All now broken and replaced with better.


----------



## Jody (2 Mar 2018)

[QUOTE 5168752, member: 259"]Yep, me too. I wonder how many of us have one of the stupid things sitting unused in a box in the shed?[/QUOTE]

Add me to the list. Never used it


----------



## jefmcg (2 Mar 2018)

Airzounds


----------



## Pro Tour Punditry (2 Mar 2018)

Another vote for the chain cleaner things.
But I'll also add in Assos winter shoe covers.


----------



## Smokin Joe (2 Mar 2018)

And another nomination for the chain cleaning gadget. Does nothing except fall off and spill the (Useless) cleaning fluid everywhere.


----------



## MiK1138 (2 Mar 2018)

Am I the only person who likes the chain cleaner doodah


----------



## ozboz (2 Mar 2018)

I regretted buying my Surley after a while ,to the point I stopped riding it ,and toyed with selling but I changed the bars n leversto flats , got bars to preferred height ,gave it a new lease of life and now I can't get enough of it ,


----------



## ColinJ (2 Mar 2018)

I haven't lost much sleep over my cycling purchases, but the one thing that I very quickly realised was not going to work for me was the gearing on my first adult bike in 1989.
+ + + + + + +
Instruction A – Collect every line of the records that contains the word "What", copying each one in full.
The forum thread and the records were drawn from unrelated sources.

Record set –
+ + + + + + +
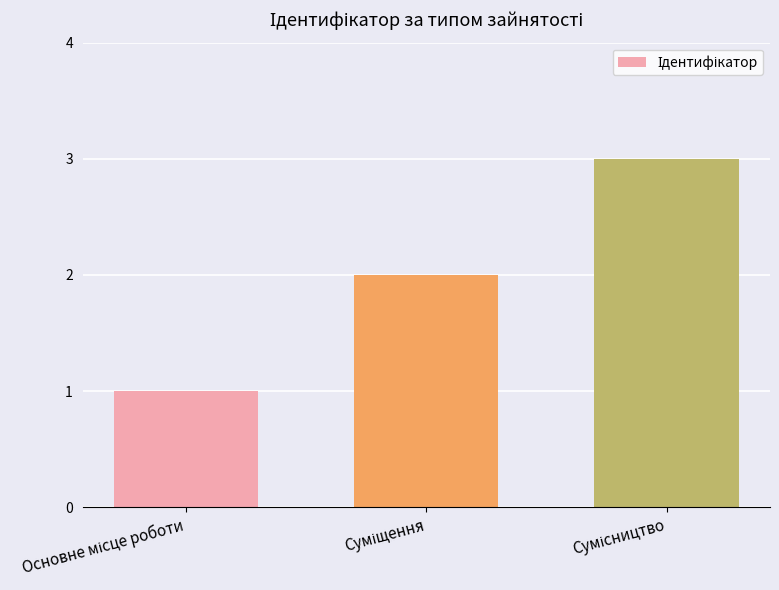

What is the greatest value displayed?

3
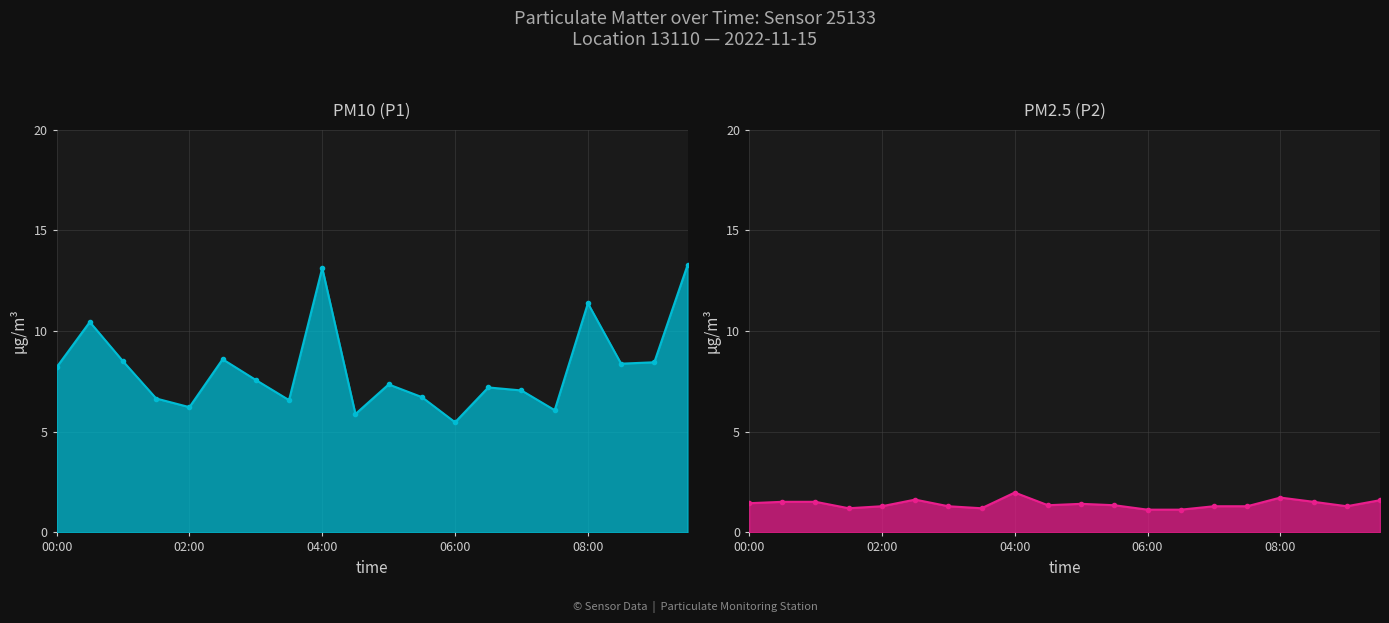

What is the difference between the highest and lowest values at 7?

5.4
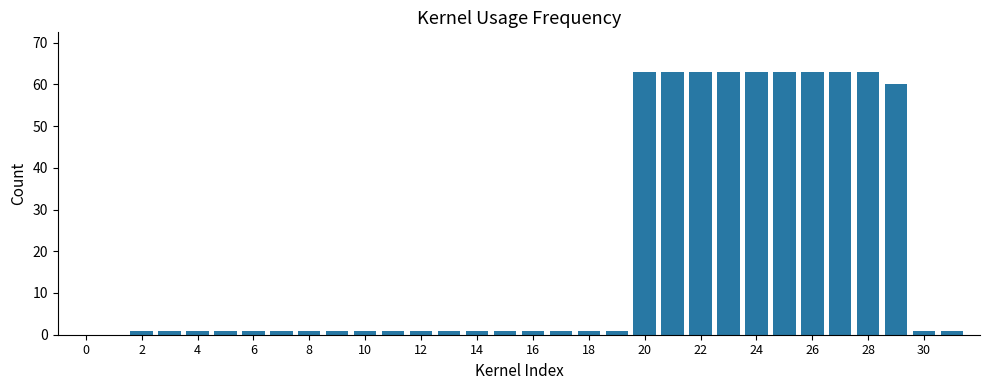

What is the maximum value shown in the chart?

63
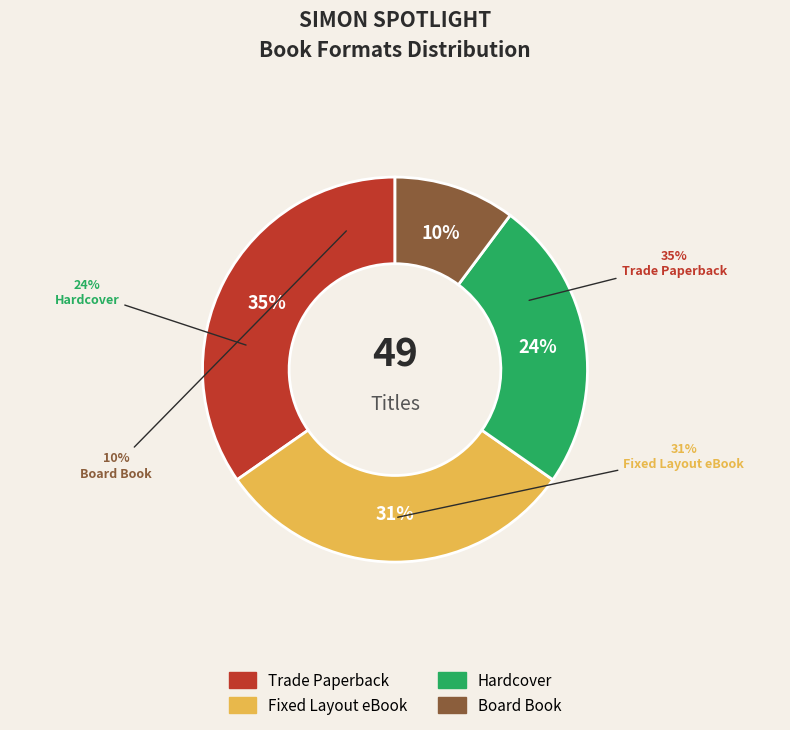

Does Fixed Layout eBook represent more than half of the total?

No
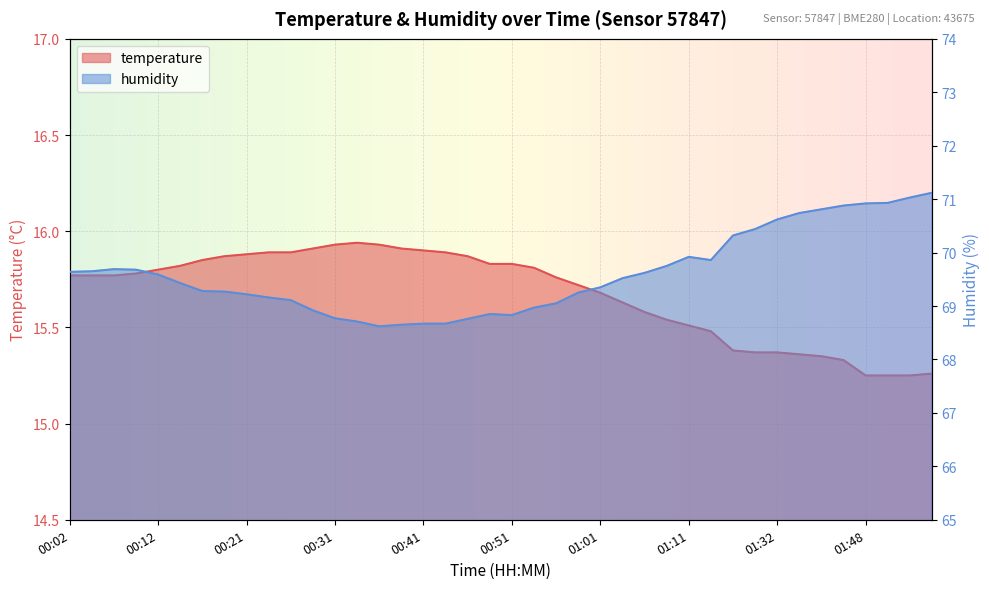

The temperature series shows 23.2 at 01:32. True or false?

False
+ + + + + + +
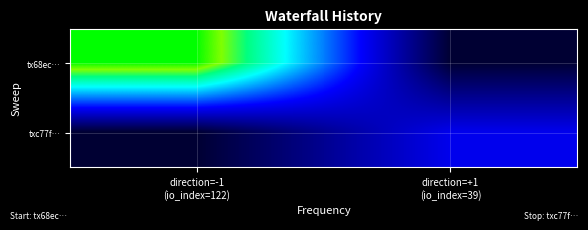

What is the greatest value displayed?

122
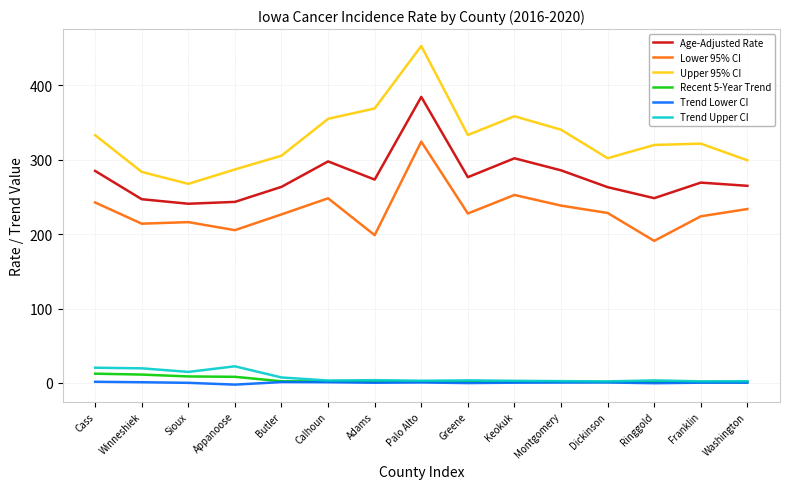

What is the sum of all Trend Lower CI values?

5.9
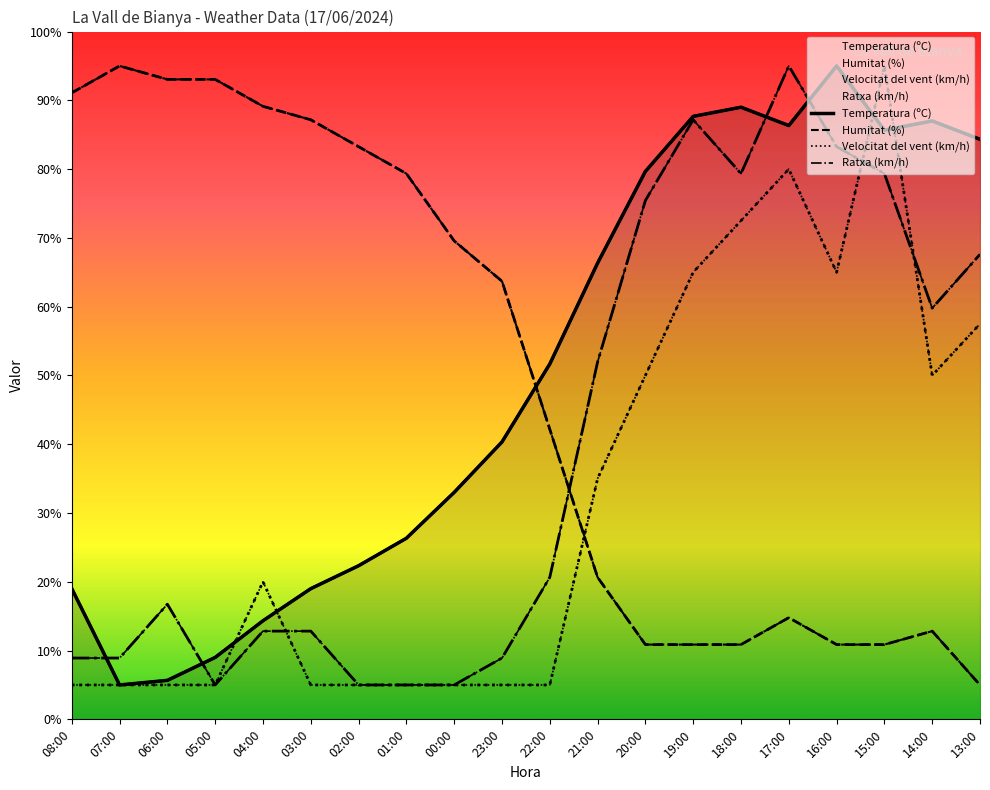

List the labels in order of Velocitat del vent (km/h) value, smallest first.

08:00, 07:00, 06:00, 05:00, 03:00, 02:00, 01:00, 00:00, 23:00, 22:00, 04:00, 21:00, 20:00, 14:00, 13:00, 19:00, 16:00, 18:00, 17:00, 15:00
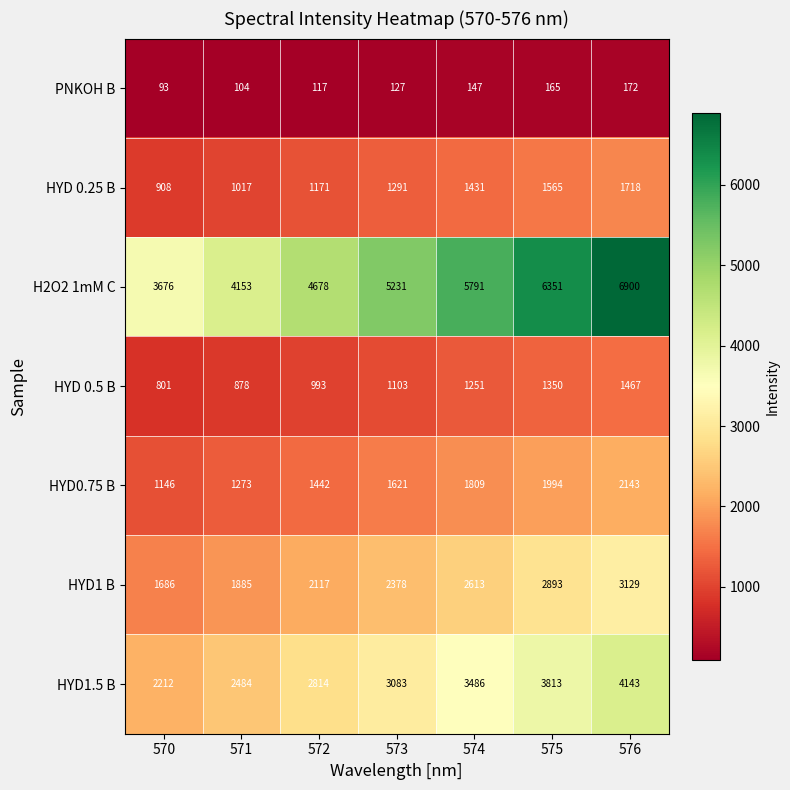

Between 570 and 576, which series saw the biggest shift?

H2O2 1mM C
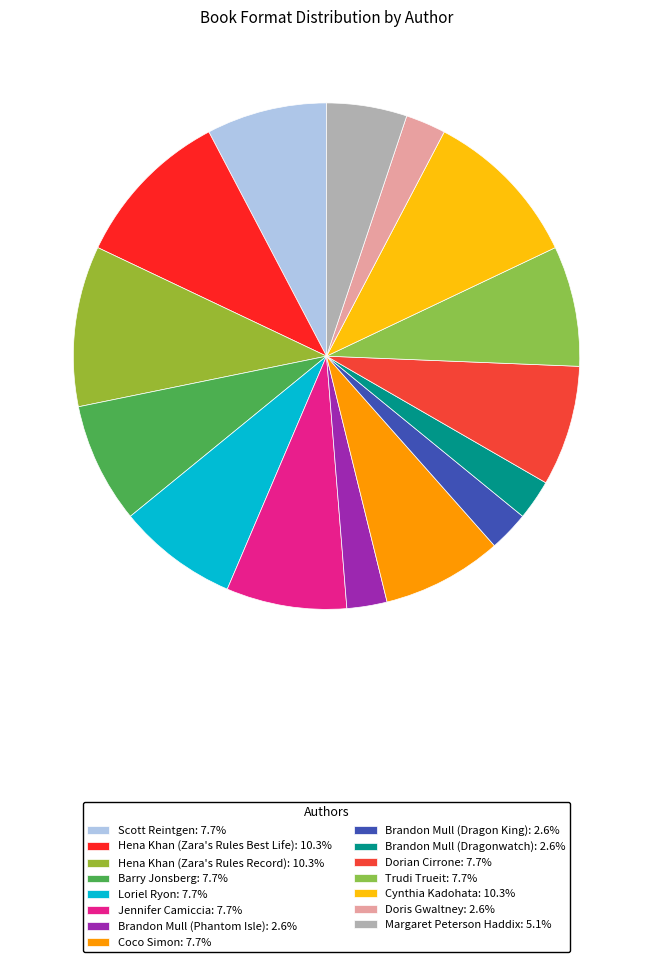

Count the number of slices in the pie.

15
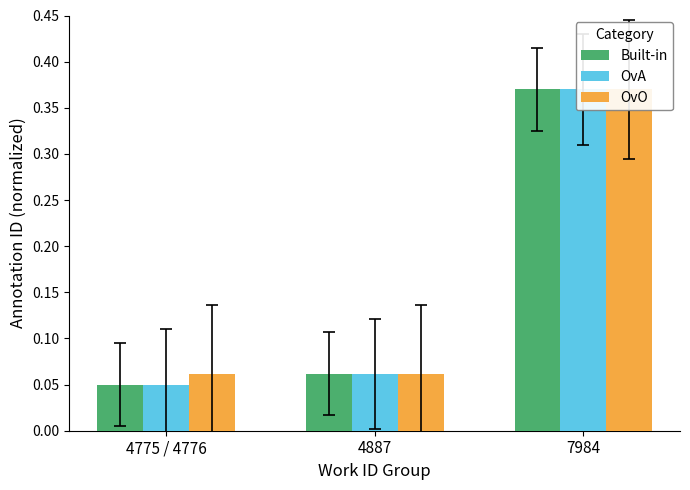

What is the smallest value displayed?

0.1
+ + + + + + +
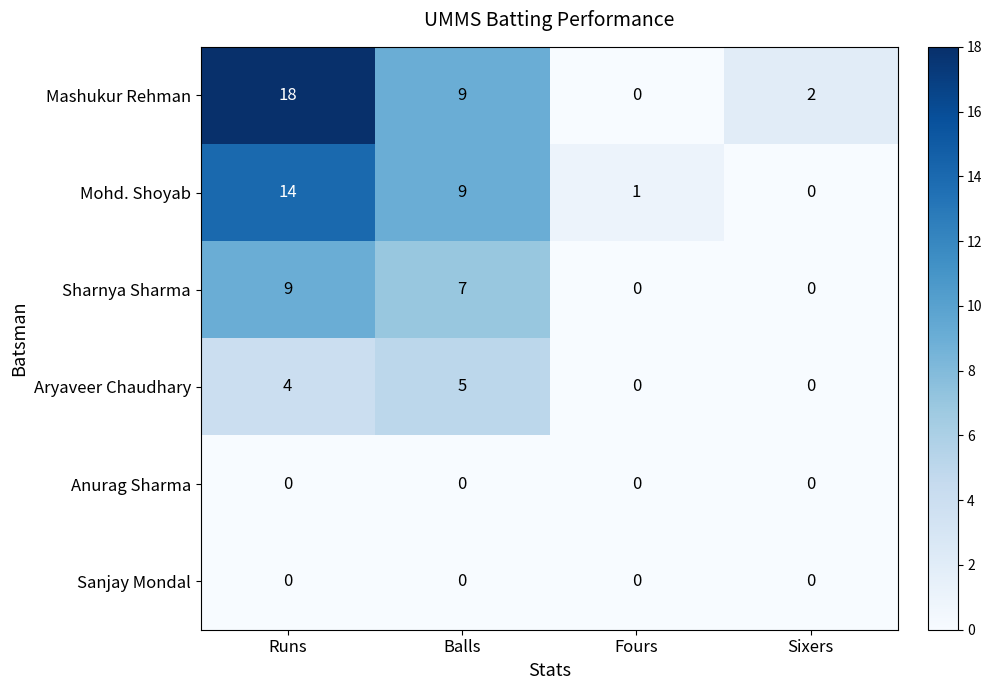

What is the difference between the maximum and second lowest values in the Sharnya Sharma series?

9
+ + + + + + +
Instruction B – Extend the forum thread on regretted cycling purchases past its final post.

Response area A –
What is the greatest value displayed?
What is the difference between the highest and lowest values at 7?
What is the maximum value shown in the chart?
What is the greatest value displayed?
What is the sum of all Trend Lower CI values?
What is the smallest value displayed?
What is the difference between the maximum and second lowest values in the Sharnya Sharma series?

Response area B –
I had not ridden a bike since 1969 when my bike was stolen from my school's bike shed in Coventry. I had been used to a few moderate hills in that area as a slim teenager but was totally unprepared for the experience of trying to cycle up long, steep Yorkshire hills as an obese, unfit adult! 

The bottom gear on the adult bike was 42/28. I was forever having to get off and walk up our local 15-25% ramps.

So, when it was time for a replacement bike I chose to have it built with a triple chainset. I started off with a 30/23 bottom gear, then changed that for a 30/25, which then became a 30/28, and eventually a luxurious 26/28 which gave me a fighting chance of climbing all our monster gradients!


----------



## kingrollo (2 Mar 2018)

all of it. I should have just sat on the sofa watching the telly


----------



## mgs315 (2 Mar 2018)

Cycling jersey in a medium. Not an aero fit so more like a large. Was already losing weight and had set myself a target to lose some more but in the end I only wore it once before it was too big. Now resides in the bottom of the drawer for whenever I stick 4 stone back on, which if I keep up cycling won’t be anytime soon..


----------



## Tenacious Sloth (2 Mar 2018)

MiK1138 said:


> Am I the only person who likes the chain cleaner doodah



No. I really like mine as well.

Secret seems to be to ensure that you spin the chain in the correct (anti-clockwise) direction, otherwise it sprays cleaner everywhere.

Graham


----------



## Supersuperleeds (2 Mar 2018)

ianrauk said:


> Another one for the chain cleaner gadget. Complete and utter waste of time.
> 
> Brompton bike. Bought for my new bike/train/bike commute. I just don't like it and wish I had bought a different make of folder. They are over rated and over priced for what they are.



Out of interest which folder would you go for now?


----------



## StuAff (2 Mar 2018)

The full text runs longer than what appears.